Although our study provides insights into the application of deep learning in precision medicine, it has some important limitations. A relatively small portion of each slide was used for training and prediction, and the selection of ROIs within each slide required expert guidance. Future studies will explore more advanced methods for automatic selection of regions and for incorporating a higher proportion of each slide in training and prediction to better account for intratumoral heterogeneity. We also plan to pursue the development of enhanced GSCNN models that incorporate additional molecular features and to evaluate the value added of histology in these more complex models. In our Kaplan–Meier analysis, the thresholds used to define risk categories were determined in a subjective manner using the proportion of manual histologic grades in the TCGA cohort, and a larger dataset would permit a more rigorous definition of these thresholds to optimize survival stratification. The interpretation of risk heat maps was based on subjective evaluation by neuropathologists, and we plan to pursue studies that evaluate heat maps in a more objective manner to discover and validate histologic features associated with poor outcomes. Finally, while we have applied our techniques to gliomas, validation of these approaches in other diseases is needed and could provide additional insights. In fact, our methods are not specific to histology imaging or cancer applications and could be adapted to other medical imaging modalities and biomedical applications.

Methods

Data and Image Curation.

Whole-slide images and clinical and genomic data were obtained from TCGA via the Genomic Data Commons (https://gdc.cancer.gov/). Images of diagnostic H&E-stained, formalin-fixed, paraffin-embedded sections from the Brain LGG and the GBM cohorts were reviewed to remove images containing tissue-processing artifacts, including bubbles, section folds, pen markings, and poor staining. Representative ROIs containing primarily tumor nuclei were manually identified for each slide that passed a quality control review. This review identified whole-slide images with poor image quality arising from imaging artifacts or tissue processing (bubbles, significant tissue section folds, overstaining, understaining) where suitable ROIs could not be selected. In the case of grade IV disease, some regions include microvascular proliferation, as this feature was exhibited throughout tumor regions. Regions containing geographic necrosis were excluded. A total of 1,061 whole-slide images from 769 unique patients were analyzed.

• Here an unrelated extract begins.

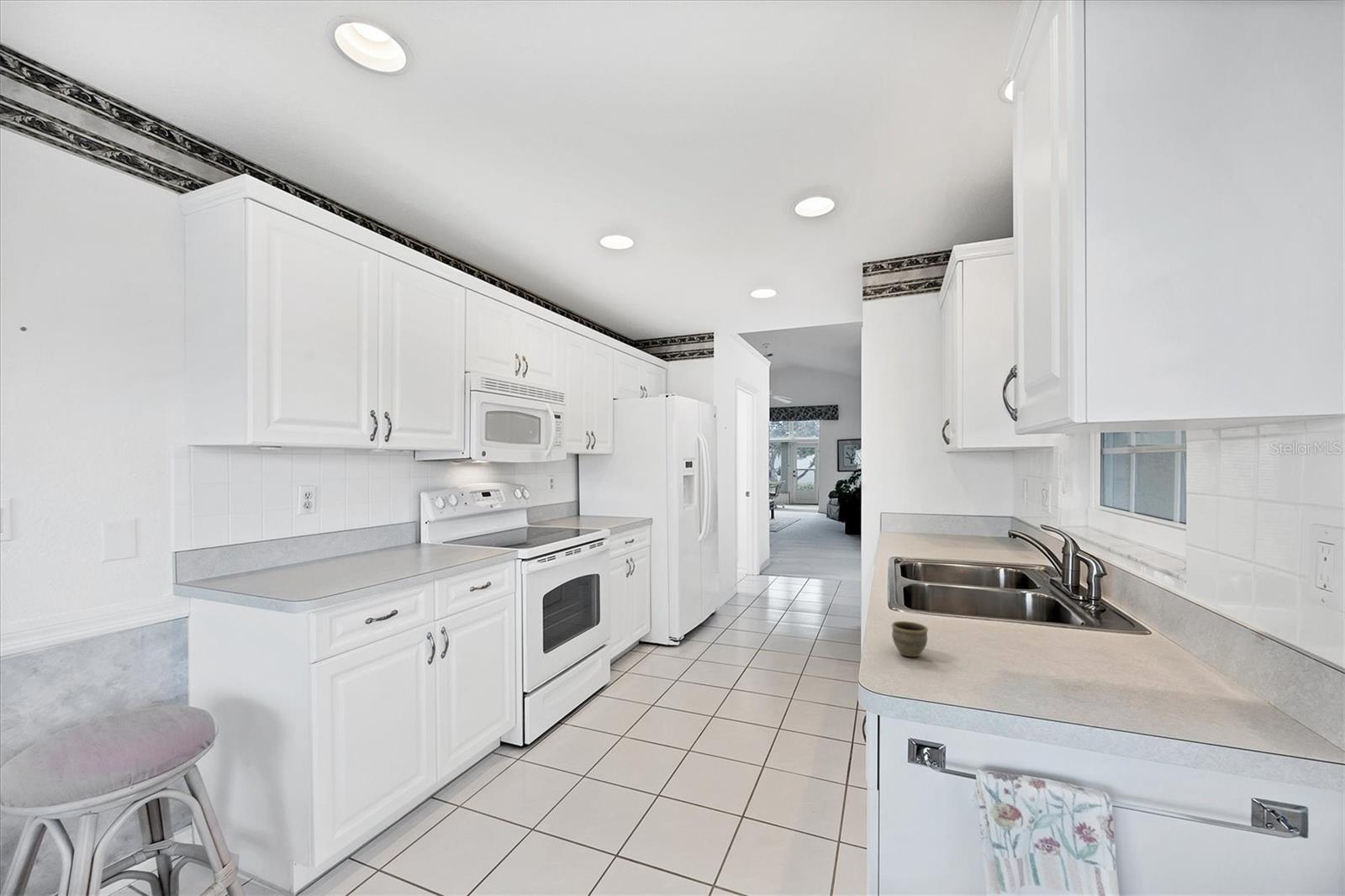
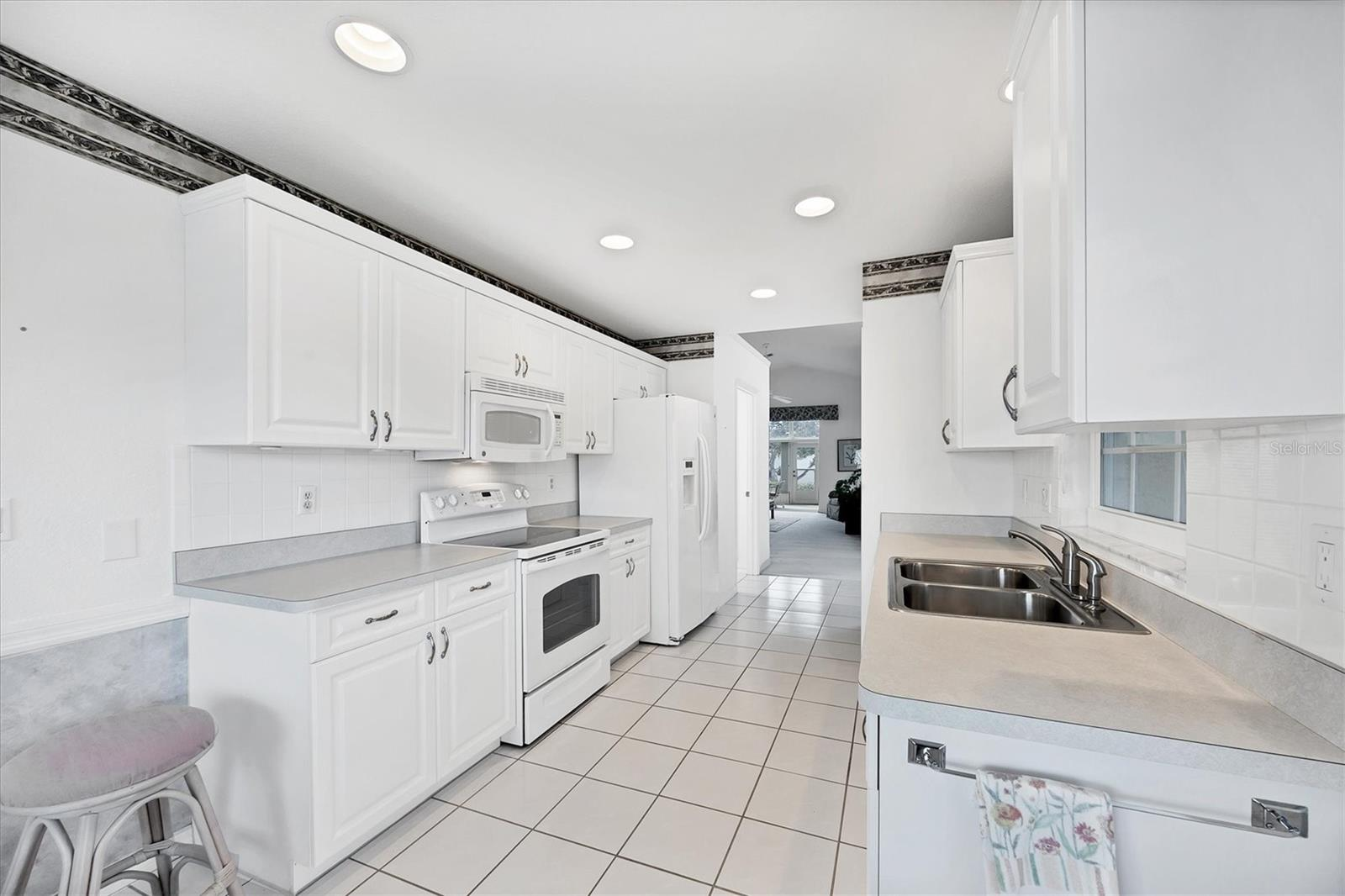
- cup [891,620,929,658]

ROI images (1,024 × 1,024 pixels) were cropped at 20× objective magnification using OpenSlide and color-normalized to a gold standard H&E calibration image to improve consistency of color characteristics across slides. HPFs at 256 × 256 pixels were sampled from these regions and used for training and testing as described below.

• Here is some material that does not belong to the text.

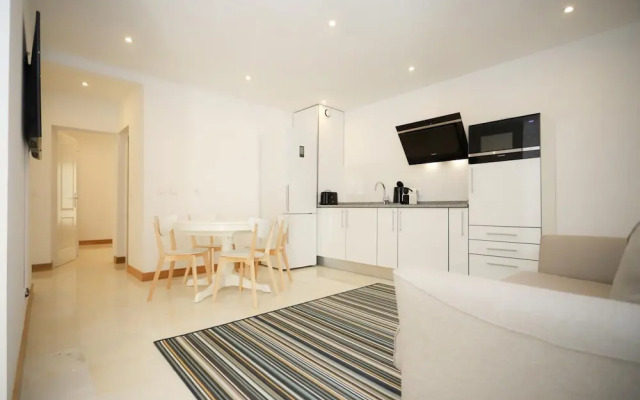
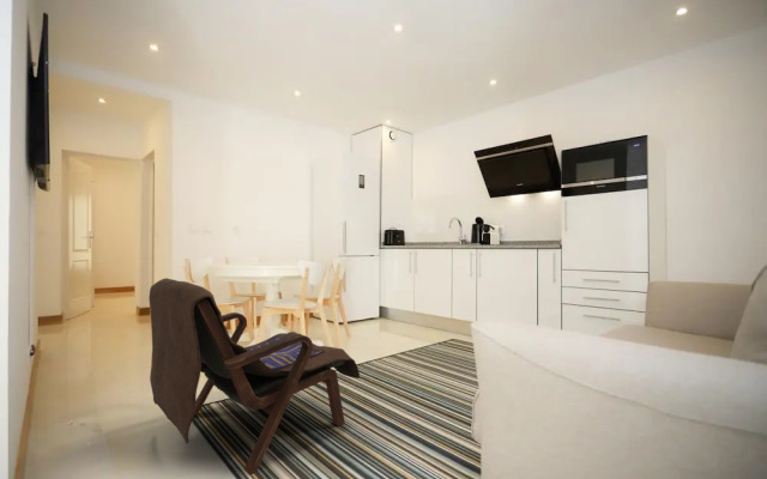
+ armchair [147,277,361,477]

Network Architecture and Training Procedures.

The SCNN combines elements of the 19-layer Visual Geometry Group (VGG) convolutional network architecture with a Cox proportional hazards model to predict time-to-event data from images (Fig. S1) (44). Image feature extraction is achieved by four groups of convolutional layers. (i) The first group contains two convolutional layers with 64 3 × 3 kernels interleaved with local normalization layers and then followed with a single maximum pooling layer. (ii) The second group contains two convolutional layers (128 3 × 3 kernels) interleaved with two local normalization layers followed by a single maximum pooling layer. (iii) The third group interleaves four convolutional layers (256 3 × 3 kernels) with four local normalization layers followed by a single maximum pooling layer. (iv) The fourth group contains interleaves of eight convolutional (512 3 × 3 kernels) and eight local normalization layers, with an intermediate pooling layer and a terminal maximum pooling layer. These four groups are followed by a sequence of three fully connected layers containing 1,000, 1,000, and 256 nodes, respectively.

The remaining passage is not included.